DOCUMENT TEXT:
Start of Block

And yet, and yet… Has the city really matched the progress made by its international equivalents? Any visitor to Barcelona must agree that Spain’s second city has outpaced Scotland’s. Is Glasgow as vibrant as Milan, as energetic as Lille? I have just returned from my second visit to Salt Lake City in 30 years. The last time was the month that Ronald Reagan was first inaugurated as US president. The transformation of the city centre over the period overwhelmed me. To counter the attraction of out-of-town retail the private sector was persuaded to build the City Creek Center, a mixed-use development with an upmarket shopping centre, office and residential buildings and extravagant fountains. All of this is under cover, protected from the summer heat by air-conditioning and from winter’s freezing temperature by central heating. Through it all runs a little river with planting on either side. The whole development covers three city blocks. The Center alone cost $1.5bn (£960,000) and is only part of an estimated $5bn sustainable design project to revitalise all of downtown. There is underground parking for 6,000 cars. Now, that’s ambitious.

By contrast, a walk yesterday through Glasgow city centre would suggest that not much has changed visually. The pedestrianisation is functional but not inspiring. The streets are still littered. No returning expat could argue that the place “has changed beyond all recognition”. You still have to dodge showers.

Unlike the States, cities in the UK have never properly addressed the challenge of weather. When I came back from my first experience of covered city centre shopping (Toronto’s Eaton Centre) I proposed roofing over Buchanan Street. It provided an interesting discussion point for a few weeks but nothing came of it. Thirty years on our city centres are still as the Victorians left them, while out-of-town centres enjoy the modern benefits of easy parking and protection from the wind and rain.

It’s an unfair struggle. Yet when such a dramatic solution is put to today’s planners the reaction is even more negative. The reality is that our powerful conservation bodies would never countenance something which made city centre shopping more comfortable. The priority is to protect listed buildings, not help city centres survive. Look at the rage engendered by the proposal to move a few statues from George Square. Maybe Glasgow doesn’t want too much vision. It may be right. Certainly the upcoming BBC4 documentary on Robert Bruce who, in 1945, wanted to knock down Glasgow city centre is a warning that evangelists can often be wrong.

End of Block

Dataset entries:
Start of Block

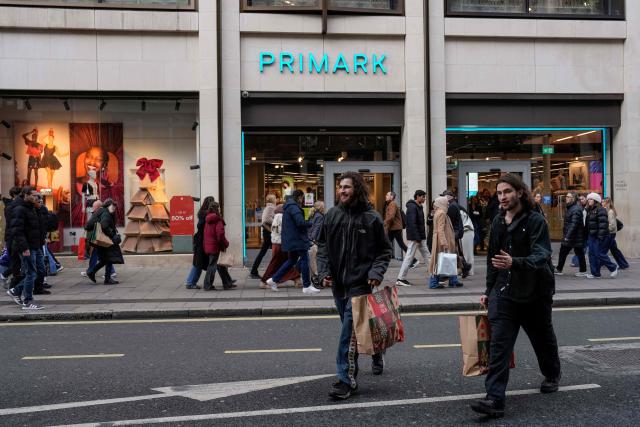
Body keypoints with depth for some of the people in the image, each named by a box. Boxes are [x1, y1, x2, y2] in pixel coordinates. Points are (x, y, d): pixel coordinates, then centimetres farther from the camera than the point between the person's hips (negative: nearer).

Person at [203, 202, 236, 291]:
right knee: (212, 265, 0)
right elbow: (220, 233, -21)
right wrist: (225, 244, -9)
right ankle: (208, 285, 6)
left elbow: (205, 233, 15)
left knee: (221, 265, 14)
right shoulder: (217, 219, -14)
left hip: (208, 246, 9)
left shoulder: (208, 220, 12)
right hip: (215, 246, -8)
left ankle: (227, 284, 19)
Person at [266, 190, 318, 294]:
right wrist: (311, 224, -8)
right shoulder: (294, 207, -16)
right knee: (304, 260, -3)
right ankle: (307, 286, 2)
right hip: (297, 239, -10)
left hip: (291, 239, 10)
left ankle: (274, 280, 17)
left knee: (292, 260, 17)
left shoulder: (289, 206, 17)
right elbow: (301, 223, -24)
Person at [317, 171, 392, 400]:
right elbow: (322, 245, 12)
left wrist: (376, 272, -11)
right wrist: (324, 271, -1)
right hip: (338, 282, 5)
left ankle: (346, 380, -4)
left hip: (360, 283, -5)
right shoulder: (332, 215, 5)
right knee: (353, 329, 18)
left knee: (349, 331, -10)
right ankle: (376, 354, 42)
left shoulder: (372, 218, -5)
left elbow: (385, 250, 3)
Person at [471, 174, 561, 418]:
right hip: (504, 292, 3)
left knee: (543, 338, 19)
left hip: (535, 292, -3)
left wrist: (514, 263, -44)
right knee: (498, 345, -11)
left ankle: (552, 375, 48)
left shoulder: (536, 221, -12)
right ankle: (495, 399, -14)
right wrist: (489, 291, 17)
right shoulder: (498, 222, 6)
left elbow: (541, 256, -26)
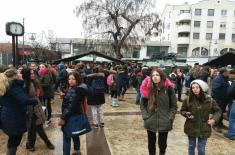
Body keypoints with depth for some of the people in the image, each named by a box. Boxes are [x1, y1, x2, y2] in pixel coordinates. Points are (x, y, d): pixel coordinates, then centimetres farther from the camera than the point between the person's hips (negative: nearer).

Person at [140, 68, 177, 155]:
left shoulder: (168, 89, -8)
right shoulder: (148, 88, -3)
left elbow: (173, 105, -2)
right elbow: (142, 104, 3)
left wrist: (170, 118, -9)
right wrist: (145, 117, -6)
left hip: (164, 123, -1)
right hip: (150, 122, 2)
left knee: (162, 144, 15)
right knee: (151, 144, 17)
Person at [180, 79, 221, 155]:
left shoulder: (209, 100, -11)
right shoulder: (187, 100, -10)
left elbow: (218, 111, 4)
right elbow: (182, 110, 4)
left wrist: (214, 119, -10)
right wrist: (186, 114, -16)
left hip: (204, 129, 0)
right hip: (191, 128, 1)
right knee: (191, 146, 18)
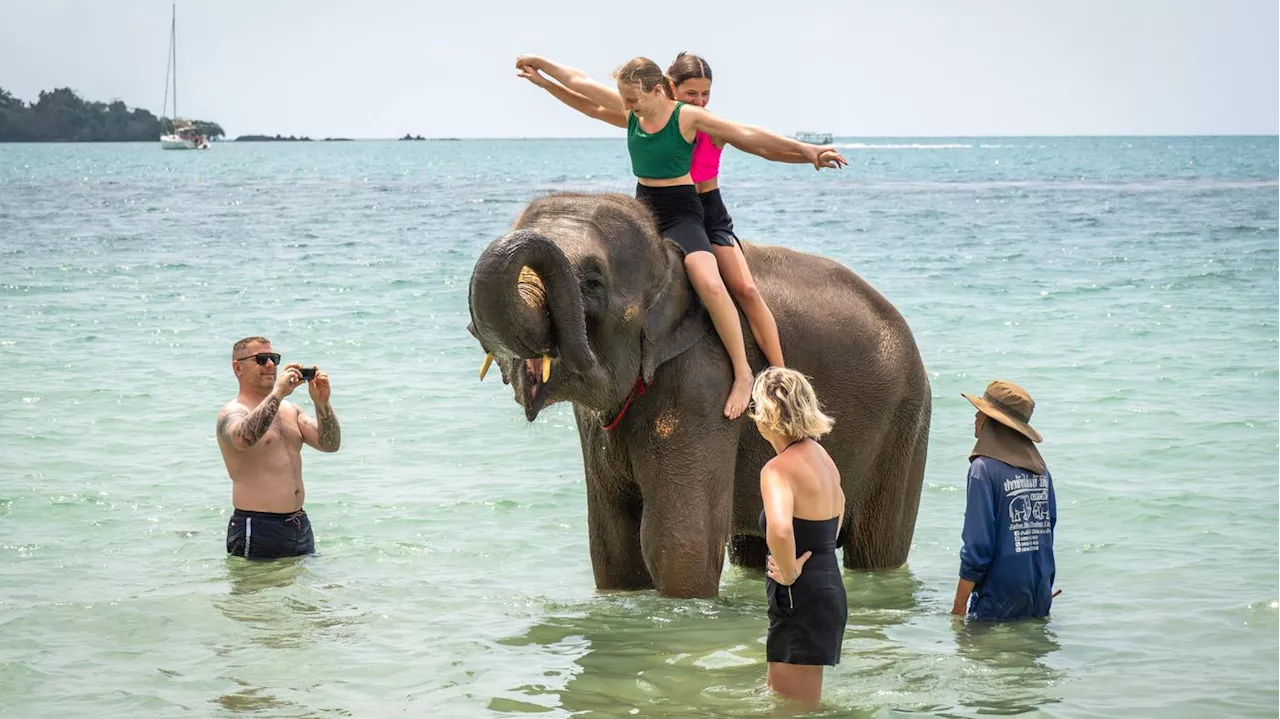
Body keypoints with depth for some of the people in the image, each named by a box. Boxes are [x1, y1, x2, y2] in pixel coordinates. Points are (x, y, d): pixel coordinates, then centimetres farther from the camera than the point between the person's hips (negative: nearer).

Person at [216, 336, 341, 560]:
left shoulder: (289, 410, 17)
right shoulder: (232, 412, -7)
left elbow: (330, 444, 7)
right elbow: (243, 439, -32)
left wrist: (321, 404, -10)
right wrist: (278, 393, -33)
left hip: (300, 525, 7)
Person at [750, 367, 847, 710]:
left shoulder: (779, 469, -20)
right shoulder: (821, 457, 10)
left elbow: (779, 530, -39)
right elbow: (838, 503, 31)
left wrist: (788, 574, -22)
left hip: (801, 601, -10)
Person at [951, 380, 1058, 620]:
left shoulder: (984, 470, -12)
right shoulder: (1040, 470, 8)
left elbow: (977, 546, -15)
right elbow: (1049, 529, 12)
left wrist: (958, 607, -10)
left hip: (999, 606, -6)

End of Block

WORK INSTRUCTION A: In the article on Glasgow's city centre, how many cars can the underground parking at the City Creek Center hold?
WORK INSTRUCTION B: Translate this sentence from the article on Glasgow's city centre into Spanish: "The whole development covers three city blocks."
WORK INSTRUCTION C: Continue the article on Glasgow's city centre from the point where it ends.
The data has no connection to the article on Glasgow's city centre.

EXPECTED OUTPUT A: 6,000 cars.

EXPECTED OUTPUT B: Todo el complejo abarca tres manzanas de la ciudad.

EXPECTED OUTPUT C:
The function of the modern city manager is to produce costed and practical plans for gradual development. Glasgow is doing that, now having an agreed way forward. It may even be that the Salt Lake City model is out-of-date. Forecasts suggest the trend towards online shopping will accelerate. That, together with the continued strengthening of peripheral centres, will reduce retailers’ demand for city-centre space. The uses and purposes of city centres must be re-examined.

If we are ever going to overcome the opposition of conservationists to dramatic change we must change the rules of planning. Apart from speeding up the processing of major developments, the too rigid divisions between the various uses – residential, office, retail – must be broken down to allow more and better integrated mixed developments. Without this, the gap left by retailers will not be filled.

While it is comforting to read of the progress Glasgow has made and reassuring that development and management of the city centre is under active supervision, the sad fact is that most cities in the UK, especially Scottish cities, do not have the wealth to regenerate them as world centres. We have had our day. Like the glory that was Rome’s, Glasgow’s economic supremacy was of another era. We now point to our financial sector, tiny in world terms. We extol our educational establishments, slipping down the world league year after year. We can attract the Commonwealth Games but not the Olympics. We can’t afford another Dali.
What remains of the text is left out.